• Text provided:

BEGIN

12. It is the next contention of the petitioners that the rules for determination of domicile contained in Resolution No. 1585/34 dated 27th September, 1950 of Government of Bombay are unconstitutional and violative of Articles 14 and 15 of the Constitution of India. The main thrust of the petitioners, in this respect, has been on the word "Domicile" rather than "Resident". Relying upon the judgment of the Supreme Court in the case of Dr. Pradeep Jain and Others Vs. Union of India (UOI) and Others, , it is the contention of the petitioners that the Supreme Court has already warned the State Government/s from using the domicile requirement as a condition of eligibility for admission to medical courses and despite the said warning, the rules for admission for the year 1996-97 continues such practice. The Supreme Court of India in the case of D.P. Joshi Vs. The State of Madhya Bharat and Another, , had an occasion to deal with the words "Domicile" as well as "residence". Their Lordships of the Apex Court (Constitution Bench) in para 11 of the said judgment have observed as under :--

"11. It was also urged on behalf of the respondent that the word "Domicile" in the rule might be construed not in its technical-legal sense, but in a popular sense as meaning "Residence" and the following passage in Wharton''s Law Lexicon, 14th Edition Page 344 was quoted as supporting such a construction :

By the term ''Domicile'' in its ordinary acceptation, is meant the place where a person lives or has his home. In this sense the place where a person has his actual residence, inhabitancy, or commorancy, is some times called his domicile."

In Memullen v. Wadsworth, 1889 (14) A.C. 631 (F), it was observed by the Judicial Committee that "the word ''Domicile'' in Art. 63 (of the Civil Code of Lower Canada) was issued in the sense of residence, and did not refer to intentional domicile." What has to be considered is whether in the present context "Domicile" was used in the sense of residence. The rule requiring the payment of a capitation fee and providing for exemption therefrom refers only to ''bona fide'' residents within the State. There is no reference to domicile in the rule itself, but in the Explanation which follows cls. (a) and (b) refer to domicile, and they occur as part of the definition of ''bona fide resident''.

In Corpus Juris Secundum Volume 28, page 5, it is stated :---

"The term ''bona fide residence'' means the residence with domiciliary intent."

There is, therefore, considerable force in the contention of the respondent that when the rule-making authorities referred to domicile in els. (a) and (b) they were thinking really of residence. In this view also, the contention that the rule is repugnant to Art. 15(1) must fail."

The challenge of the petitioners on the third point also has been answered by the above enunciation of the Constitutional Bench of the Apex Court and hence the said challenge must be over ruled.

END

• Information provided:
BEGIN

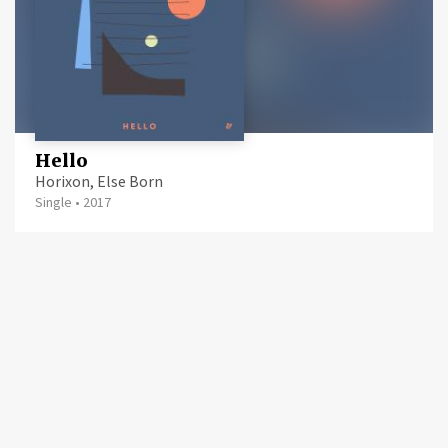
Hello
Horixon, Else Born
Single
•
2017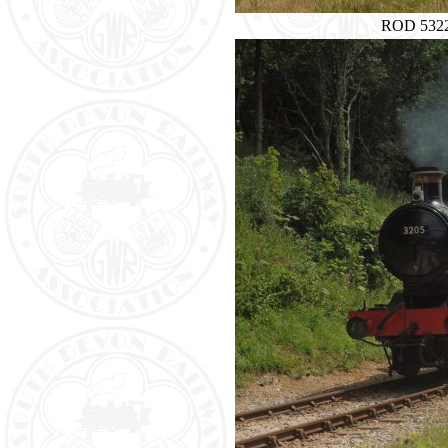
ROD 5322 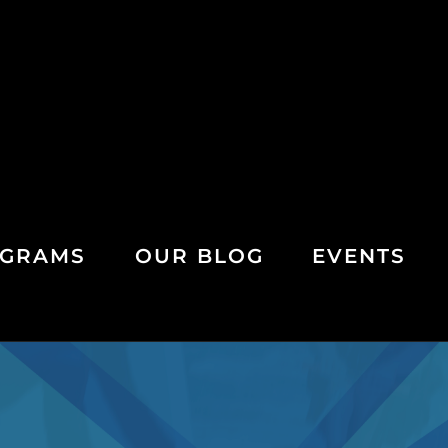
GRAMS
OUR BLOG
EVENTS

END

Print the part of the judgment excerpt that opens with the words containing "In Memullen v." and closes with "of ''bona fide resident''.". The rows bear no relation to the judgment excerpt.

• Task answer:
In Memullen v. Wadsworth, 1889 (14) A.C. 631 (F), it was observed by the Judicial Committee that "the word ''Domicile'' in Art. 63 (of the Civil Code of Lower Canada) was issued in the sense of residence, and did not refer to intentional domicile." What has to be considered is whether in the present context "Domicile" was used in the sense of residence. The rule requiring the payment of a capitation fee and providing for exemption therefrom refers only to ''bona fide'' residents within the State. There is no reference to domicile in the rule itself, but in the Explanation which follows cls. (a) and (b) refer to domicile, and they occur as part of the definition of ''bona fide resident''.